The UN Special Rapporteur on the human rights of migrants joined his voice to the UN High Commissioner on Refugees to denounce this illegal treatment and to ask Canada to stop the detainment of asylum seekers in prisons. But so far, Canada didn’t listen to these voices and as of a few days ago, we learned from the media that a 16-year-old Syrian boy would be deported from Toronto by the CBSA to the US.
Under the Canada-US safe third country agreement, refugee claimants are required to request refugee protection in the first country they arrive in. This agreement is part of the US-Canada Smart Border Action Plan. It came into effect in 2004.
In the past years, Amnesty International, the Canadian Council of Refugees and the Canadian Council of churches legally challenged this agreement arguing that it should be considered in breach of the Charter’s obligations since the US doesn’t comply with the Refugee convention and Convention against torture. First, the Federal court agreed with this opinion, but unfortunately, in 2008, the Court of appeal overturned that decision and the court made a final decision to keep the agreement.
This boy, who came to the US with his parents, thought that he would have higher chances of being accepted by Canada since the Liberal government made it as one of its political priorities to accept 25,000 Syrian refugees. He didn’t know about CBSA’s extended powers and the above ongoing detainment practices of refugee claimants.
It should be noted that the 16-year-old boy crossed the border unaccompanied and that would make him normally admissible (given his age) but still the CBSA arrested him and detained him for three weeks in isolation in a detention centre in Toronto. After releasing him, the CBSA ordered the boy to be deported to the US. From there, he will likely be deported to Syria via Egypt.
The fact that this boy was held in solitary confinement is shocking and in total contradiction with what Prime Minister Justin Trudeau recently asked his Minister of Justice in her mandate letter: to implement the “recommendations from the inquest into the death of Ashley Smith regarding the restriction of the use of solitary confinement and the treatment of those with mental illness.”
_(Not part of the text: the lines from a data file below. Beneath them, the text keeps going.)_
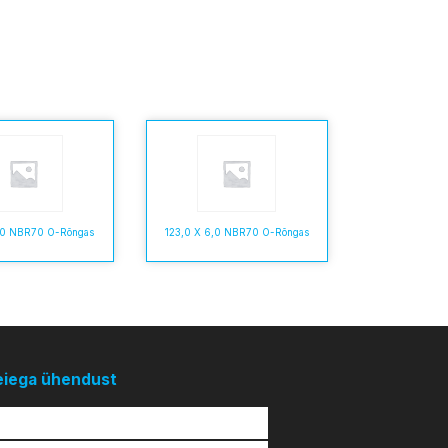
5,0 NBR70 O-Rõngas
123,0 X 6,0 NBR70 O-Rõngas
eiega ühendust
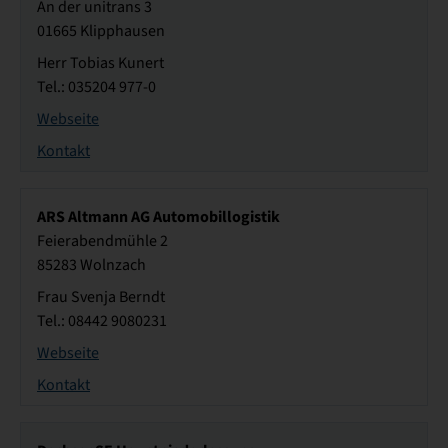
An der unitrans 3
01665 Klipphausen
Herr Tobias Kunert
Tel.: 035204 977-0
Webseite
Kontakt
ARS Altmann AG Automobillogistik
Feierabendmühle 2
85283 Wolnzach
Frau Svenja Berndt
Tel.: 08442 9080231
Webseite
Kontakt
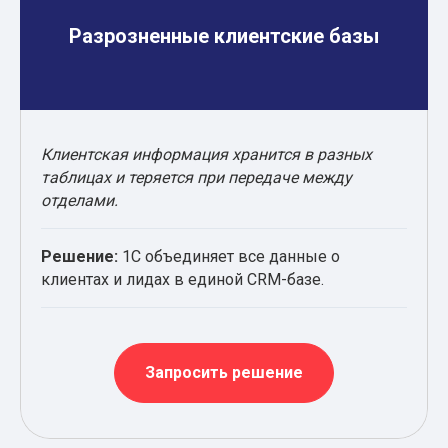
Разрозненные клиентские базы
Клиентская информация хранится в разных
таблицах и теряется при передаче между
отделами.
Решение:
1С объединяет все данные о
клиентах и лидах в единой CRM-базе.
Запросить решение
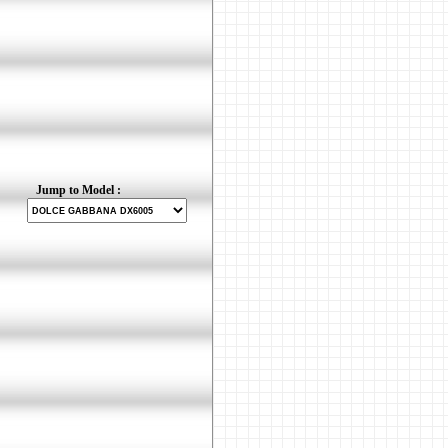
Jump to Model :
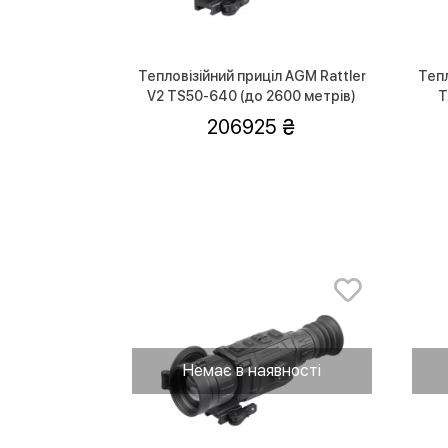
Тепловізійний приціл AGM Rattler
Тепл
V2 TS50-640 (до 2600 метрів)
T
206925
Немає в наявності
Once again, we have a federal agency that is hugely implicated in arresting and detaining people, the most vulnerable ones, with no possibility of redress or appeal. The extended powers that this agency has accumulated since 9/11 are not always justified. Indeed, why do we keep refugee claimants in prison during the time it takes to verify her identity or legal documents?
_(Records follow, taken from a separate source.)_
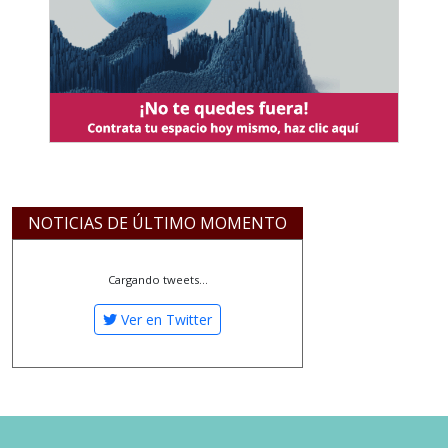
NOTICIAS DE ÚLTIMO MOMENTO
Cargando tweets...
Ver en Twitter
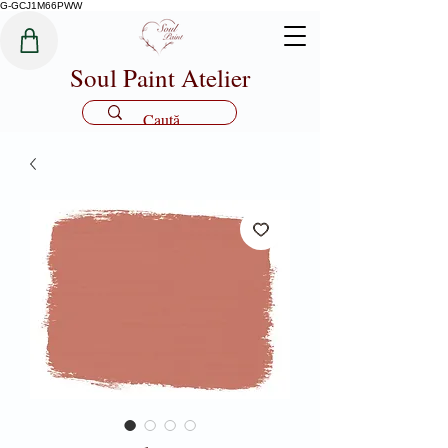
G-GCJ1M66PWW
Soul Paint Atelier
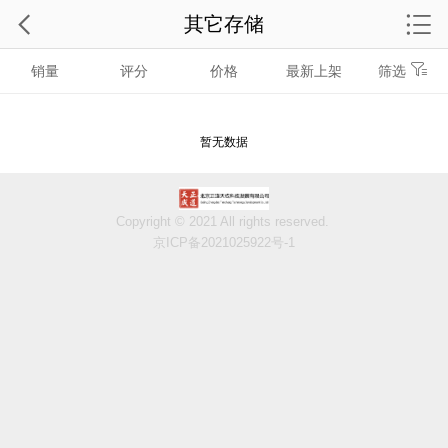
其它存储
销量
评分
价格
最新上架
筛选
暂无数据
Copyright © 2021 All rights reserved.
京ICP备2021025922号-1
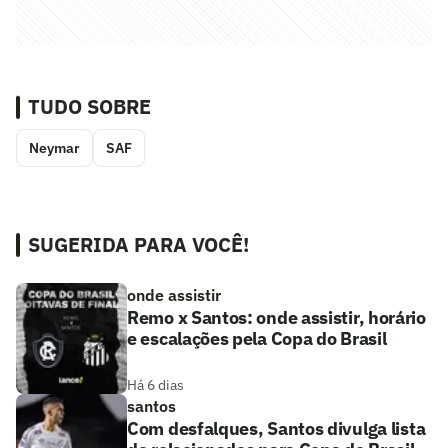
TUDO SOBRE
Neymar
SAF
SUGERIDA PARA VOCÊ!
onde assistir
Remo x Santos: onde assistir, horário
e escalações pela Copa do Brasil
Há 6 dias
santos
Com desfalques, Santos divulga lista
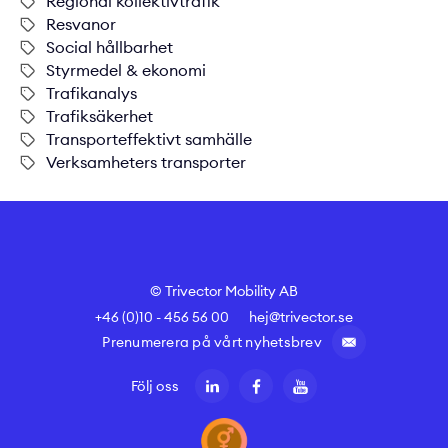
Regional kollektivtrafik
Resvanor
Social hållbarhet
Styrmedel & ekonomi
Trafikanalys
Trafiksäkerhet
Transporteffektivt samhälle
Verksamheters transporter
© Trivector Mobility AB
+46 (0)10 - 456 56 00
hej@trivector.se
Prenumerera på vårt nyhetsbrev
Följ oss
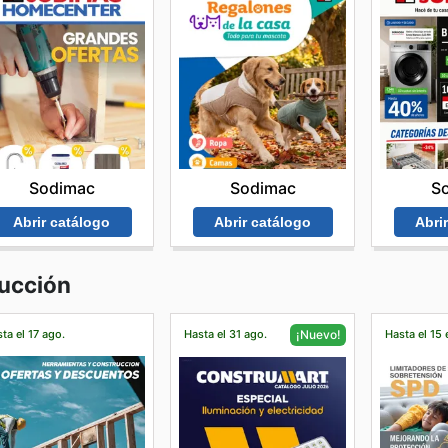
Sodimac
S
Sodimac
Abrir catálogo
Abri
Abrir catálogo
rucción
ta el 17 ago.
Hasta el 31 ago.
Hasta el 15 
¡Nuevo!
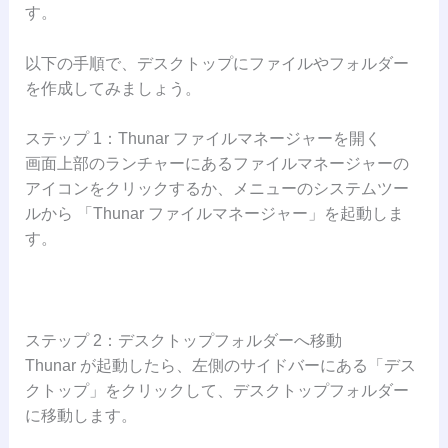
す。
以下の手順で、デスクトップにファイルやフォルダー
を作成してみましょう。
ステップ 1：Thunar ファイルマネージャーを開く
画面上部のランチャーにあるファイルマネージャーの
アイコンをクリックするか、メニューのシステムツー
ルから 「Thunar ファイルマネージャー」を起動しま
す。
ステップ 2：デスクトップフォルダーへ移動
Thunar が起動したら、左側のサイドバーにある「デス
クトップ」をクリックして、デスクトップフォルダー
に移動します。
According to some experts in the field, these abusive arrests can be simply replaced by some simple bail conditions or some presence requirements: for instance, the individual needs to check in with the authorities and not leave the city.
Moreover, these arrests are not even security motivated as it is usually thought or perceived by some. Did the 16-year-old boy present a security threat to Canada? Nothing seems to point in that direction in this case, nor in most other cases of detention since, as we said above, 90% of the 4000 cases of detained claimants have nothing to do with security.
Meanwhile, we don’t know why these arrests are being made. This humiliating and harmful treatment of refugees in the name of security paranoia that is tainting the government’s actions needs to stop. CBSA is one of several agencies that have zero accountability and oversight. This must immediately change.